DATA SHOWN START

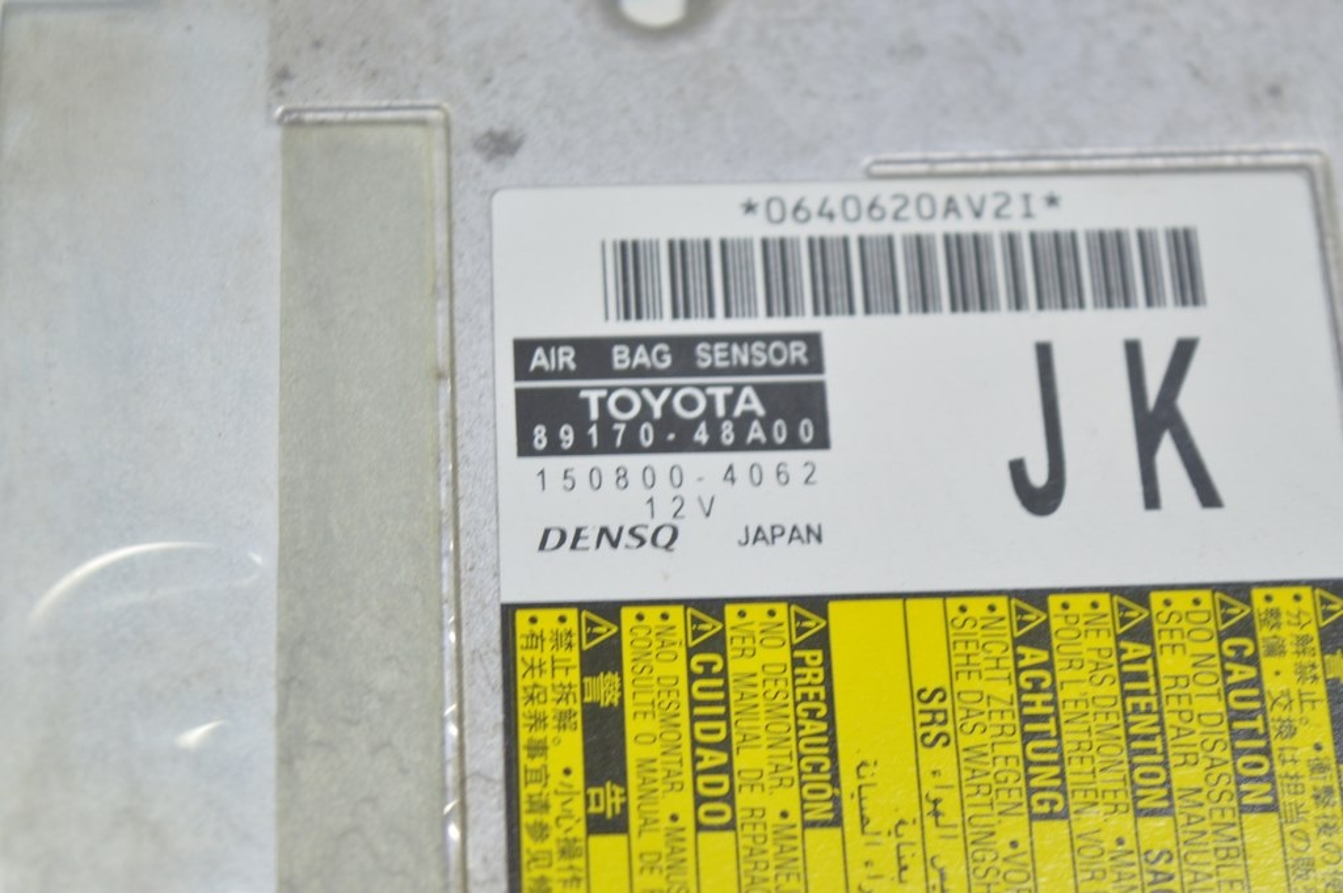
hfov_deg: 24.6
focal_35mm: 82
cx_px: 672
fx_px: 3075
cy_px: 446
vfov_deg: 16.5
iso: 400
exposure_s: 1/20
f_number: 5.6
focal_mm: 55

DATA SHOWN END

-- GOAL OF THE EXERCISE --
Please set down the data above exactly as given, leaving every picture out.

-- SOLUTION FOR THIS EXERCISE --
hfov_deg: 24.6
focal_35mm: 82
cx_px: 672
fx_px: 3075
cy_px: 446
vfov_deg: 16.5
iso: 400
exposure_s: 1/20
f_number: 5.6
focal_mm: 55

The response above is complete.